→ WHAT NEEDS TO BE DONE:
Copy every line of the data below exactly, leaving out the pictures.

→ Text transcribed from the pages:
=-=-=-=-=

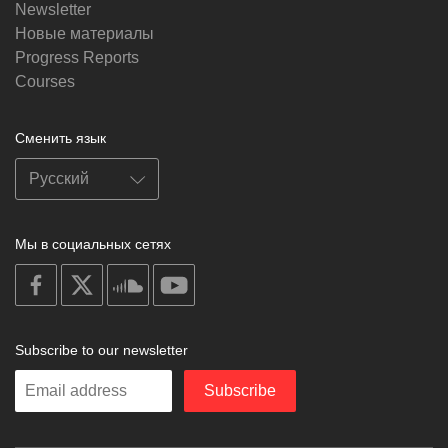
Newsletter
Новые материалы
Progress Reports
Courses
Сменить язык
Мы в социальных сетях
on
on
on
on
facebook
X
soundcloud
youtube
Subscribe to our newsletter
Enter
Subscribe
your
email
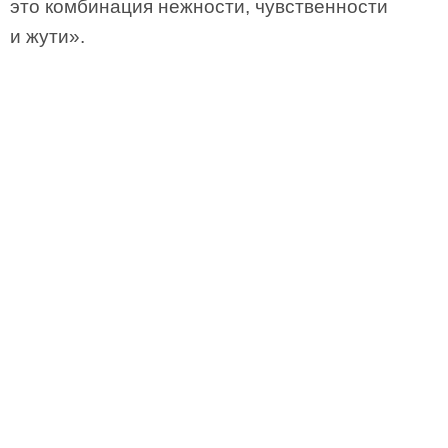
это комбинация нежности, чувственности
и жути».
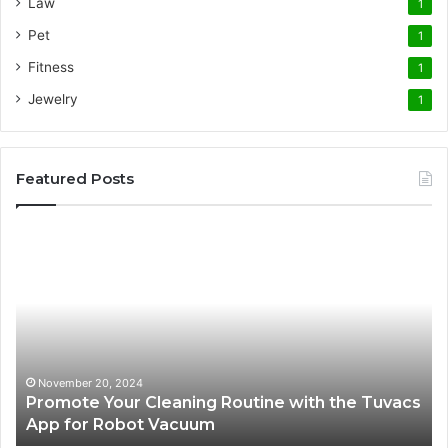
Law
1
Pet
1
Fitness
1
Jewelry
1
Featured Posts
Promote
AT
Your
En
Cleaning
EV
Routine
In
with
fo
the
Su
Tuvacs
Tr
App
in
November 20, 2024
Promote Your Cleaning Routine with the Tuvacs
for
Va
App for Robot Vacuum
Robot
Vacuum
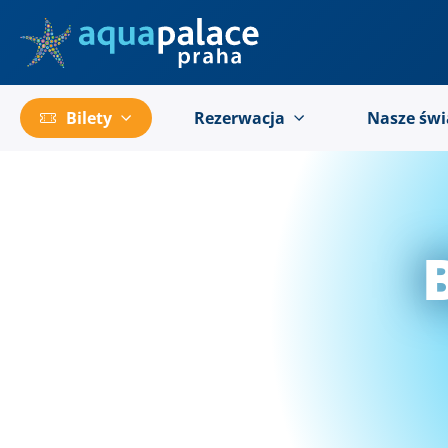
Przejść do menu głównego
Bilety
Rezerwacja
Nasze świ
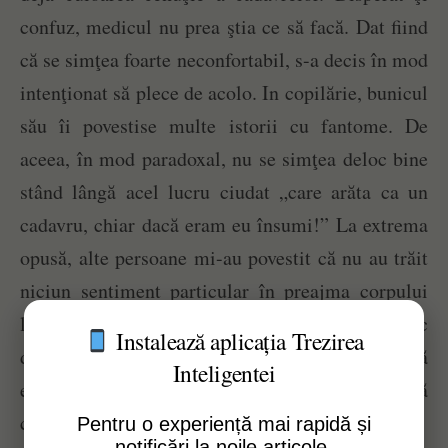
confuz, medicul nu prea ştia ce să facă. Dat fiind
că se simţea foarte neconfortabil, s-a decis în mod
intenţionat să plece de acolo. In copilărie, bunicul
său îi povestise multe istorii cu fantome. De
aceea, în mod paradoxal, nu se simţea deloc bine
stând lângă acel lucru ciudat „care arăta ca un
cadavru, chiar dacă eram eu însumi!” La extrema
opusă, alte persoane mi-au povestit că nu au trăit
niciun sentiment particular în preajma corpului
lor. Spre exemplu, o femeie care a suferit un atac
Instalează aplicația Trezirea
de cord şi care era convinsă că a murit a simţit că
Inteligentei
este trasă prin întuneric departe de corpul ei. Iată
ce povesteşte ea:
Pentru o experiență mai rapidă și
notificări la noile articole.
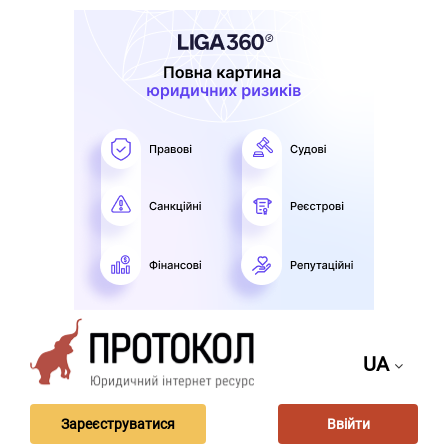
UA
Зареєструватися
Ввійти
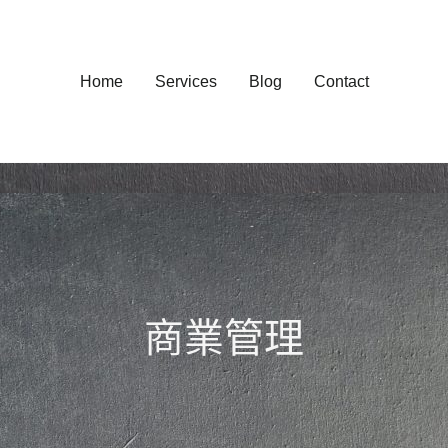
Home
Services
Blog
Contact
商業管理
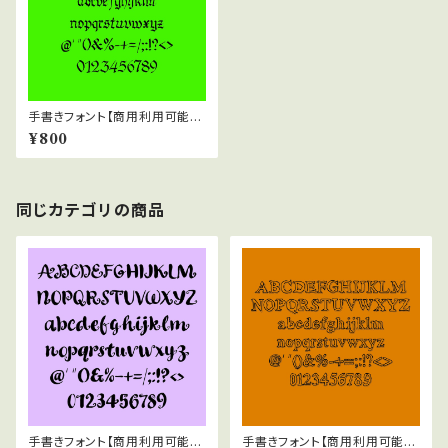
手書きフォント【商用利用可能】0
37
¥800
同じカテゴリの商品
手書きフォント【商用利用可能】0
手書きフォント【商用利用可能】0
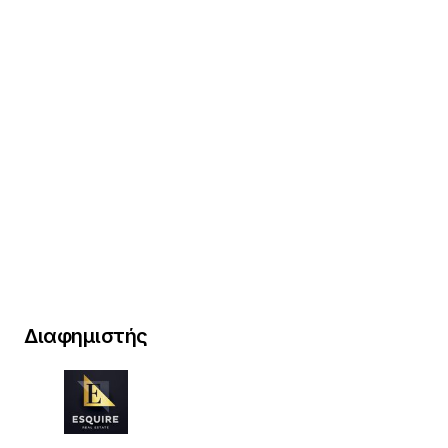
Διαφημιστής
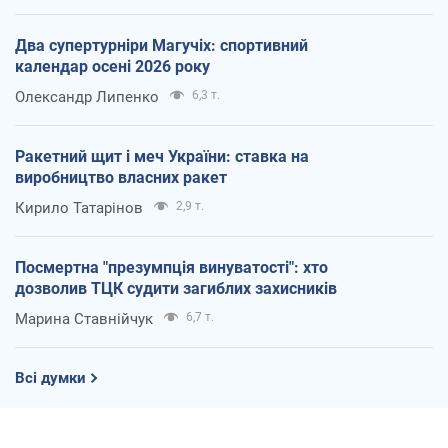
Два супертурніри Магучіх: спортивний
календар осені 2026 року
Олександр Липенко
6,3 т.
Ракетний щит і меч України: ставка на
виробництво власних ракет
Кирило Татарінов
2,9 т.
Посмертна "презумпція винуватості": хто
дозволив ТЦК судити загиблих захисників
Марина Ставнійчук
6,7 т.
Всі думки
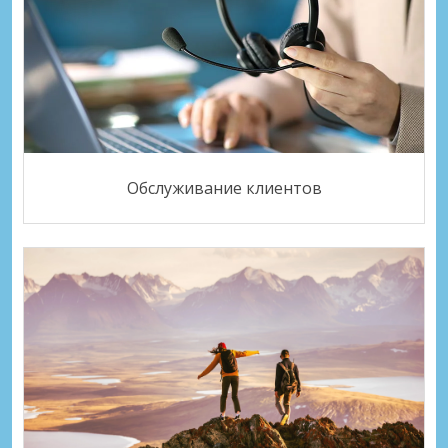
Обслуживание клиентов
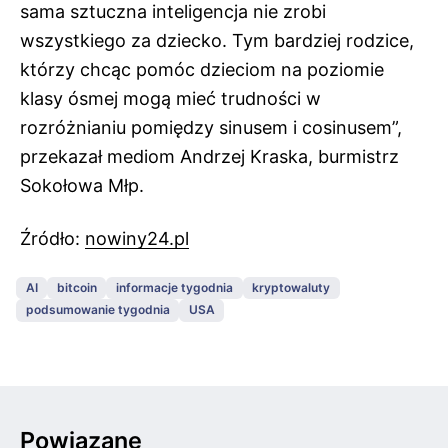
sama sztuczna inteligencja nie zrobi
wszystkiego za dziecko. Tym bardziej rodzice,
którzy chcąc pomóc dzieciom na poziomie
klasy ósmej mogą mieć trudności w
rozróżnianiu pomiędzy sinusem i cosinusem”,
przekazał mediom Andrzej Kraska, burmistrz
Sokołowa Młp.
Źródło:
nowiny24.pl
AI
bitcoin
informacje tygodnia
kryptowaluty
podsumowanie tygodnia
USA
Powiązane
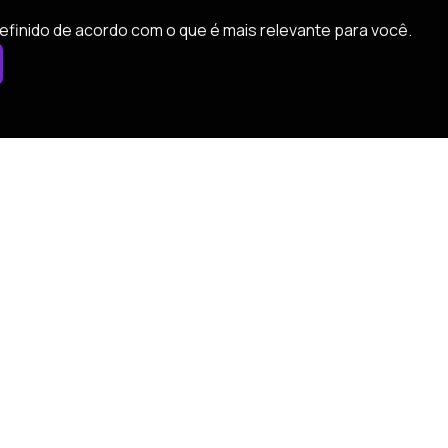
efinido de acordo com o que é mais relevante para você.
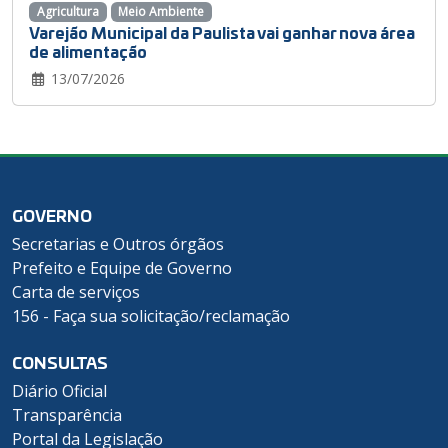
Agricultura
Meio Ambiente
Varejão Municipal da Paulista vai ganhar nova área
de alimentação
13/07/2026
GOVERNO
Secretarias e Outros órgãos
Prefeito e Equipe de Governo
Carta de serviços
156 - Faça sua solicitação/reclamação
CONSULTAS
Diário Oficial
Transparência
Portal da Legislação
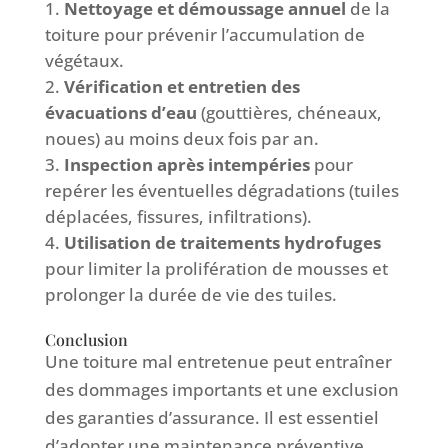
Nettoyage et démoussage annuel
de la
toiture pour prévenir l’accumulation de
végétaux.
Vérification et entretien des
évacuations d’eau
(gouttières, chéneaux,
noues) au moins deux fois par an.
Inspection après intempéries
pour
repérer les éventuelles dégradations (tuiles
déplacées, fissures, infiltrations).
Utilisation de traitements hydrofuges
pour limiter la prolifération de mousses et
prolonger la durée de vie des tuiles.
Conclusion
Une toiture mal entretenue peut entraîner
des dommages importants et une exclusion
des garanties d’assurance. Il est essentiel
d’adopter une maintenance préventive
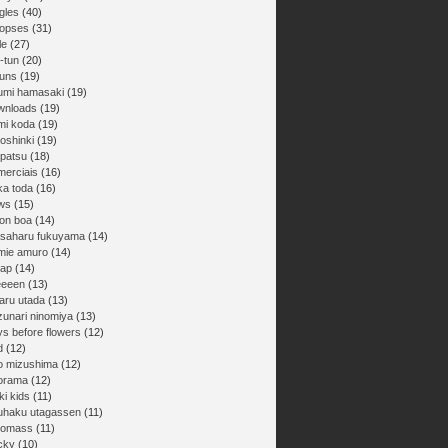
gles
(40)
nopses
(31)
le
(27)
-tun
(20)
buns
(19)
umi hamasaki
(19)
wnloads
(19)
mi koda
(19)
oshinki
(19)
npatsu
(18)
merciais
(16)
ka toda
(16)
ws
(15)
on boa
(14)
saharu fukuyama
(14)
mie amuro
(14)
ap
(14)
eeeen
(13)
aru utada
(13)
zunari ninomiya
(13)
ys before flowers
(12)
d
(12)
ro mizushima
(12)
orama
(12)
ki kids
(11)
uhaku utagassen
(11)
gomass
(11)
cky
(10)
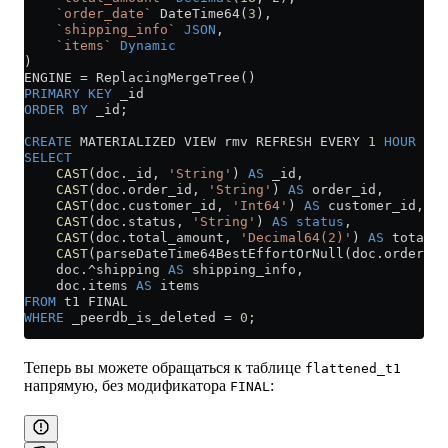
    `order_date`
 DateTime64(
3
),
    `shipping_info`
 JSON
,
    `items`
 Dynamic
)
ENGINE 
=
 ReplacingMergeTree()
PRIMARY KEY
 _id
ORDER BY
 _id;
CREATE
 MATERIALIZED VIEW rmv REFRESH EVERY 
1
 HOUR
 TO
 
SELECT
    CAST
(
doc
.
_id
, 
'String'
) 
AS
 _id,
    CAST
(
doc
.
order_id
, 
'String'
) 
AS
 order_id,
    CAST
(
doc
.
customer_id
, 
'Int64'
) 
AS
 customer_id,
    CAST
(
doc
.
status
, 
'String'
) 
AS
 status
,
    CAST
(
doc
.
total_amount
, 
'Decimal64(2)'
) 
AS
 total_a
    CAST
(parseDateTime64BestEffortOrNull(
doc
.
order_da
    doc.^shipping 
AS
 shipping_info,
    doc
.
items
 AS
 items
FROM
 t1 FINAL
WHERE
 _peerdb_is_deleted 
=
 0
;
Теперь вы можете обращаться к таблице
flattened_t1
напрямую, без модификатора
:
FINAL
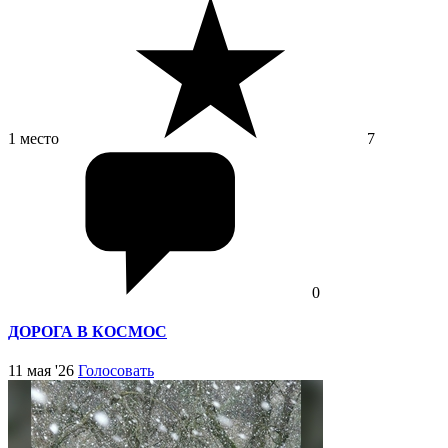
1 место
7
0
ДОРОГА В КОСМОС
11 мая '26
Голосовать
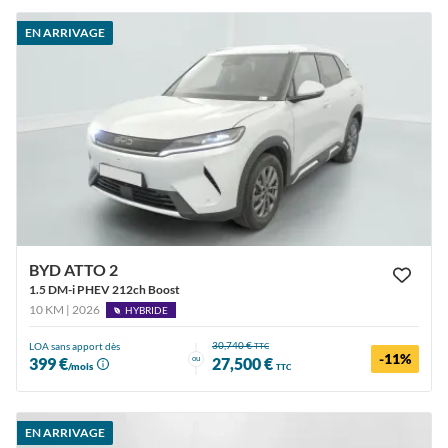
EN ARRIVAGE
BYD ATTO 2
1.5 DM-i PHEV 212ch Boost
10 KM | 2026
HYBRIDE
30,740 €
LOA sans apport dès
TTC
-11%
ou
399 €
27,500 €
/mois
TTC
EN ARRIVAGE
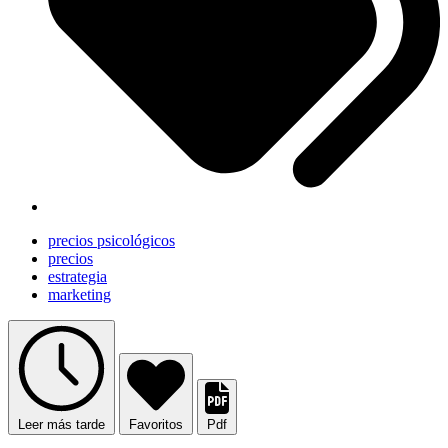
precios psicológicos
precios
estrategia
marketing
Leer más tarde
Favoritos
Pdf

=-=-=-=-=

→ RESULT FOR THIS EXERCISE:
Newsletter
Новые материалы
Progress Reports
Courses
Сменить язык
Мы в социальных сетях
on
on
on
on
facebook
X
soundcloud
youtube
Subscribe to our newsletter
Enter
Subscribe
your
email
это комбинация нежности, чувственности
и жути».
Law
1
Pet
1
Fitness
1
Jewelry
1
Featured Posts
Promote
AT
Your
En
Cleaning
EV
Routine
In
with
fo
the
Su
Tuvacs
Tr
App
in
November 20, 2024
Promote Your Cleaning Routine with the Tuvacs
for
Va
App for Robot Vacuum
Robot
Vacuum
Przejść do menu głównego
Bilety
Rezerwacja
Nasze świ
confuz, medicul nu prea ştia ce să facă. Dat fiind
că se simţea foarte neconfortabil, s-a decis în mod
intenţionat să plece de acolo. In copilărie, bunicul
său îi povestise multe istorii cu fantome. De
aceea, în mod paradoxal, nu se simţea deloc bine
stând lângă acel lucru ciudat „care arăta ca un
cadavru, chiar dacă eram eu însumi!” La extrema
opusă, alte persoane mi-au povestit că nu au trăit
niciun sentiment particular în preajma corpului
lor. Spre exemplu, o femeie care a suferit un atac
Instalează aplicația Trezirea
de cord şi care era convinsă că a murit a simţit că
Inteligentei
este trasă prin întuneric departe de corpul ei. Iată
ce povesteşte ea:
Pentru o experiență mai rapidă și
notificări la noile articole.
UA
Зареєструватися
Ввійти
Home
Services
Blog
Contact
商業管理
手書きフォント【商用利用可能】0
37
¥800
同じカテゴリの商品
手書きフォント【商用利用可能】0
手書きフォント【商用利用可能】0
Διαφημιστής
Два супертурніри Магучіх: спортивний
календар осені 2026 року
Олександр Липенко
6,3 т.
Ракетний щит і меч України: ставка на
виробництво власних ракет
Кирило Татарінов
2,9 т.
Посмертна "презумпція винуватості": хто
дозволив ТЦК судити загиблих захисників
Марина Ставнійчук
6,7 т.
Всі думки
Обслуживание клиентов
sama sztuczna inteligencja nie zrobi
wszystkiego za dziecko. Tym bardziej rodzice,
którzy chcąc pomóc dzieciom na poziomie
klasy ósmej mogą mieć trudności w
rozróżnianiu pomiędzy sinusem i cosinusem”,
przekazał mediom Andrzej Kraska, burmistrz
Sokołowa Młp.
Źródło:
nowiny24.pl
AI
bitcoin
informacje tygodnia
kryptowaluty
podsumowanie tygodnia
USA
Powiązane
efinido de acordo com o que é mais relevante para você.
Agricultura
Meio Ambiente
Varejão Municipal da Paulista vai ganhar nova área
de alimentação
13/07/2026
GOVERNO
Secretarias e Outros órgãos
Prefeito e Equipe de Governo
Carta de serviços
156 - Faça sua solicitação/reclamação
CONSULTAS
Diário Oficial
Transparência
Portal da Legislação
Nettoyage et démoussage annuel
de la
toiture pour prévenir l’accumulation de
végétaux.
Vérification et entretien des
évacuations d’eau
(gouttières, chéneaux,
noues) au moins deux fois par an.
Inspection après intempéries
pour
repérer les éventuelles dégradations (tuiles
déplacées, fissures, infiltrations).
Utilisation de traitements hydrofuges
pour limiter la prolifération de mousses et
prolonger la durée de vie des tuiles.
Conclusion
Une toiture mal entretenue peut entraîner
des dommages importants et une exclusion
des garanties d’assurance. Il est essentiel
d’adopter une maintenance préventive
gles
(40)
nopses
(31)
le
(27)
-tun
(20)
buns
(19)
umi hamasaki
(19)
wnloads
(19)
mi koda
(19)
oshinki
(19)
npatsu
(18)
merciais
(16)
ka toda
(16)
ws
(15)
on boa
(14)
saharu fukuyama
(14)
mie amuro
(14)
ap
(14)
eeeen
(13)
aru utada
(13)
zunari ninomiya
(13)
ys before flowers
(12)
d
(12)
ro mizushima
(12)
orama
(12)
ki kids
(11)
uhaku utagassen
(11)
gomass
(11)
cky
(10)
    `order_date`
 DateTime64(
3
),
    `shipping_info`
 JSON
,
    `items`
 Dynamic
)
ENGINE 
=
 ReplacingMergeTree()
PRIMARY KEY
 _id
ORDER BY
 _id;
CREATE
 MATERIALIZED VIEW rmv REFRESH EVERY 
1
 HOUR
 TO
 
SELECT
    CAST
(
doc
.
_id
, 
'String'
) 
AS
 _id,
    CAST
(
doc
.
order_id
, 
'String'
) 
AS
 order_id,
    CAST
(
doc
.
customer_id
, 
'Int64'
) 
AS
 customer_id,
    CAST
(
doc
.
status
, 
'String'
) 
AS
 status
,
    CAST
(
doc
.
total_amount
, 
'Decimal64(2)'
) 
AS
 total_a
    CAST
(parseDateTime64BestEffortOrNull(
doc
.
order_da
    doc.^shipping 
AS
 shipping_info,
    doc
.
items
 AS
 items
FROM
 t1 FINAL
WHERE
 _peerdb_is_deleted 
=
 0
;
Теперь вы можете обращаться к таблице
flattened_t1
напрямую, без модификатора
:
FINAL
1 место
7
0
ДОРОГА В КОСМОС
11 мая '26
Голосовать
EN ARRIVAGE
BYD ATTO 2
1.5 DM-i PHEV 212ch Boost
10 KM | 2026
HYBRIDE
30,740 €
LOA sans apport dès
TTC
-11%
ou
399 €
27,500 €
/mois
TTC
EN ARRIVAGE
precios psicológicos
precios
estrategia
marketing
Leer más tarde
Favoritos
Pdf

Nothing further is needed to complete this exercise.